Finance décentralisée

Proposition 20 : Modifier la réglementation applicable, actuelle et à venir, aux protocoles de finance décentralisée afin de développer un régime de « bac à sable », sous la supervision des autorités de régulation compétentes.

Proposition 21 : Organiser une comitologie publique à l’échelle européenne regroupant les acteurs de l’écosystème, les acteurs bancaires et financiers, les régulateurs et les autorités politiques afin de définir les lignes directrices d’une réglementation efficace et protectrice des utilisateurs, applicable aux entités de la finance décentralisée.

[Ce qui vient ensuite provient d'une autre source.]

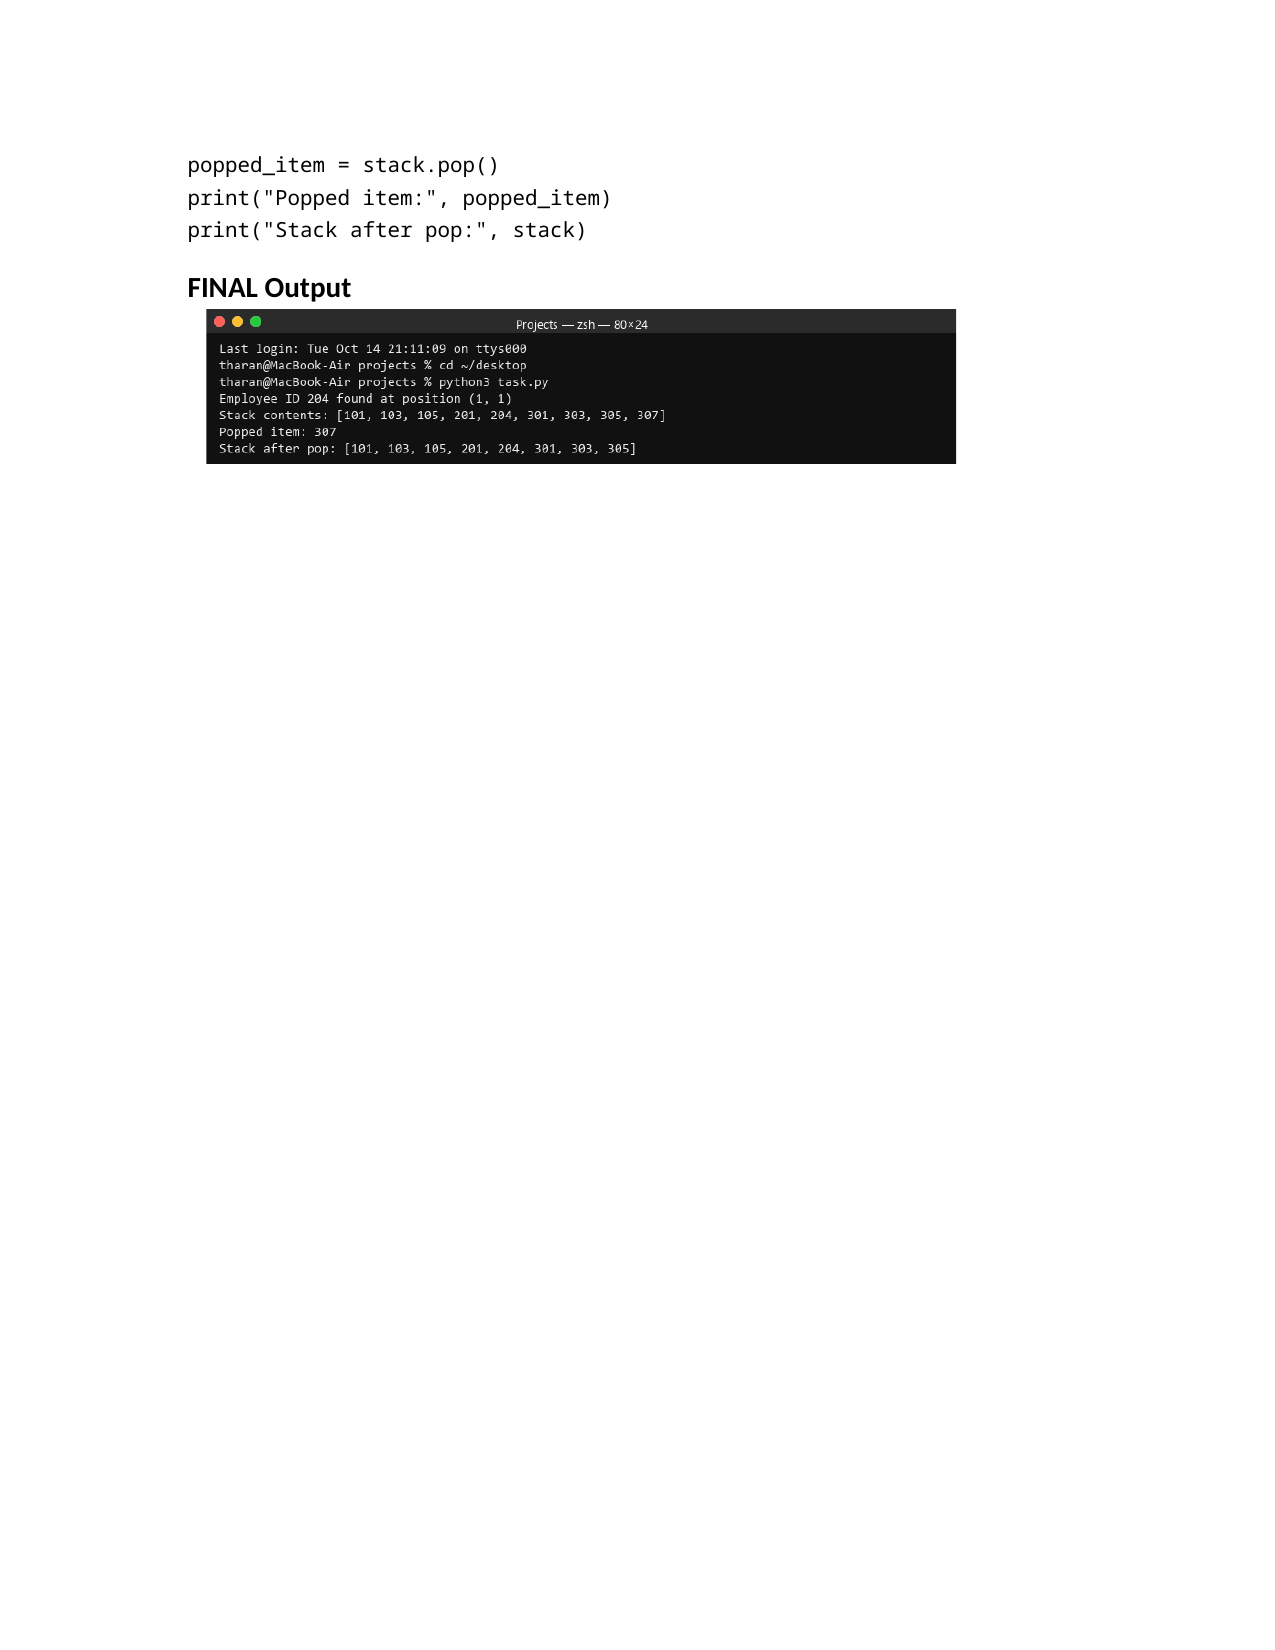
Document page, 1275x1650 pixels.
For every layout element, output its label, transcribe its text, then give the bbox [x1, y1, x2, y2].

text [187, 150, 1087, 244]
picture [206, 309, 957, 464]
subtitle FINAL Output [187, 269, 1087, 304]
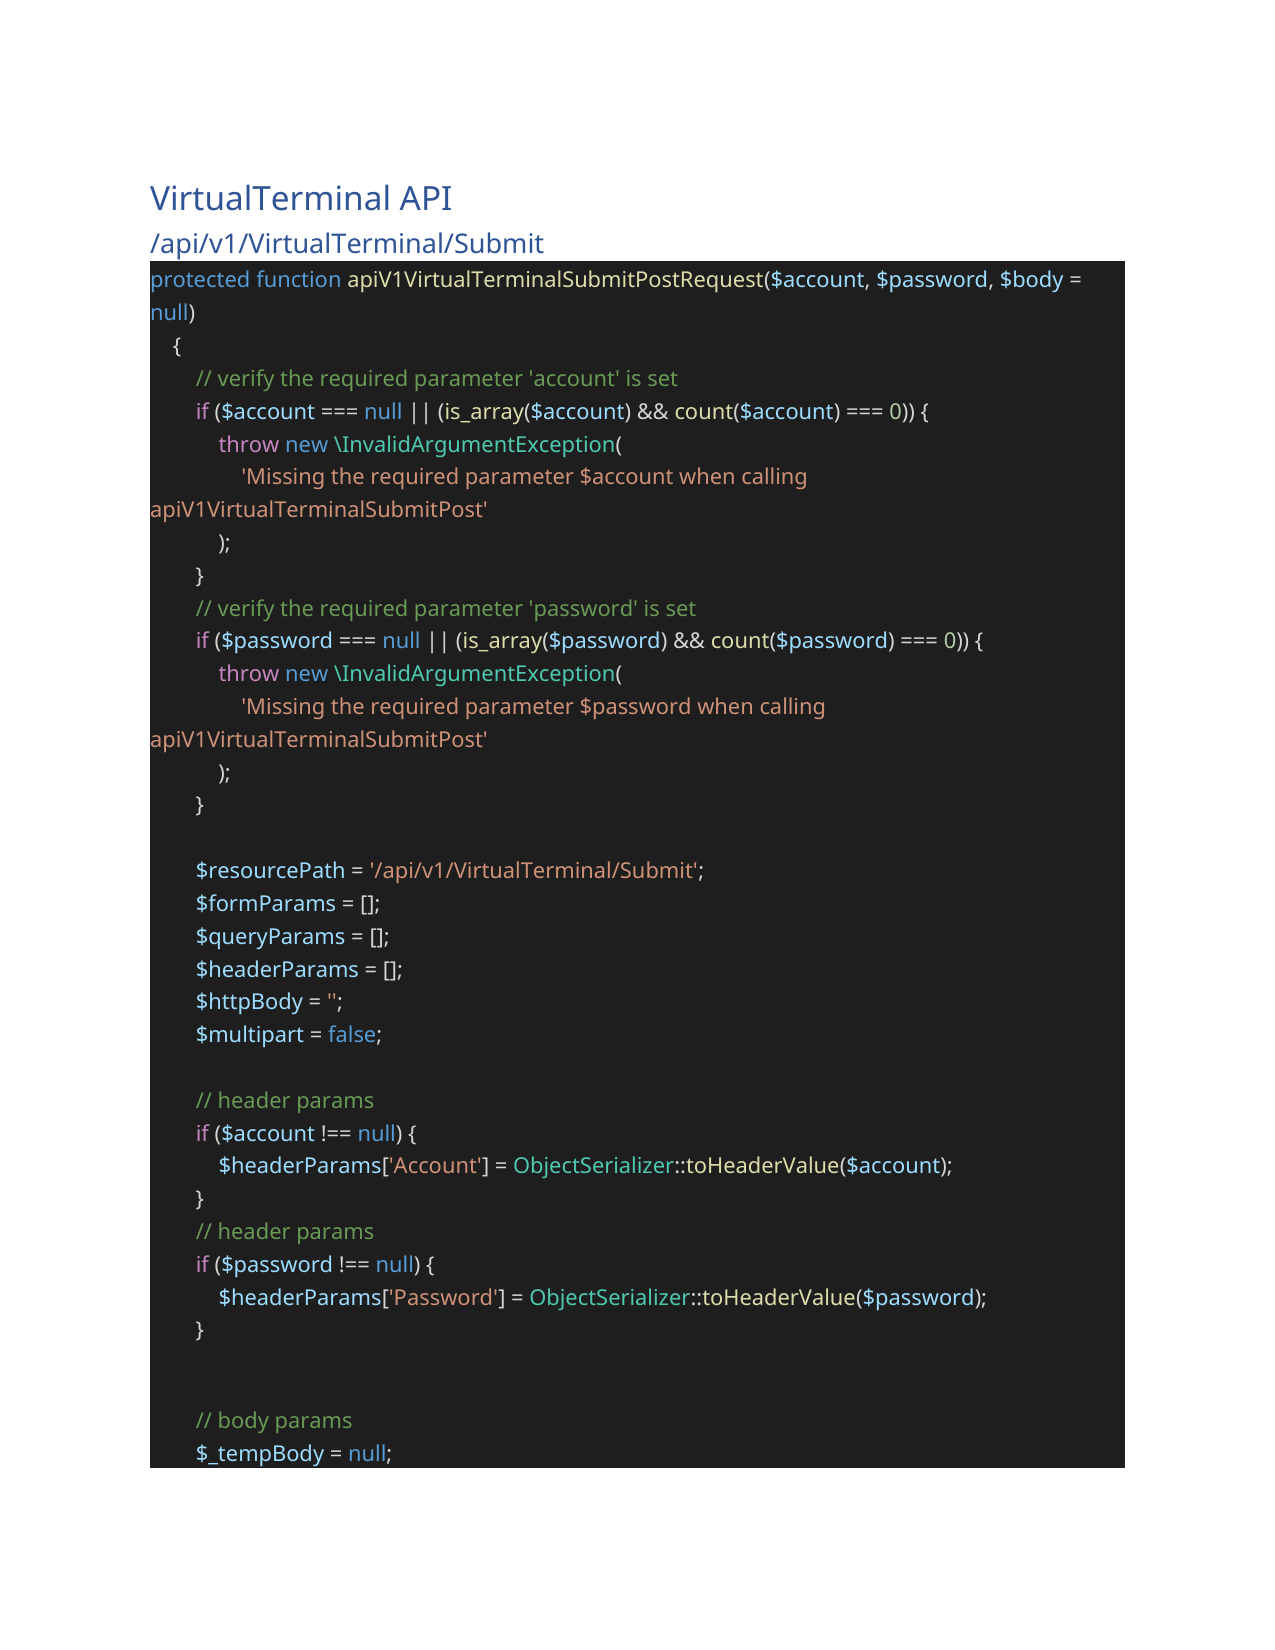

Proposition 22 : (i) Permettre aux DAO d’obtenir la personnalité juridique afin de reconnaitre leur existence juridique et leurs donner le pouvoir de nouer des relations contractuelles à l’instar d’autres personnes morales ; (ii) Développer un cadre réglementaire afin prendre en compte leur gouvernance, d’assurer leur stabilité financière notamment afin de protéger leurs membres et de garantir leur sécurité informatique.

L’Assemblée nationale à l’heure des crypto-actifs et de la DeFi

A travers son rapport, qui est le fruit de plusieurs années de constatations et de réflexions personnelles relatives à l’écosystème des crypto-technologies, le député Pierre Person propose une synthèse sérieuse et complète, met les choses à plat, fait litière des poncifs et caricatures, souligne les enjeux et bénéfices de cet écosystème encore adolescent, et fait un pari sur l’avenir. En cela, il n’est pas que le testament parlementaire d’un des principaux défenseurs de l’écosystème. Il est une véritable profession de foi, au sens noble du terme, qui transcendera le changement de législature à venir. Et qui donne tout son sens au mot politique.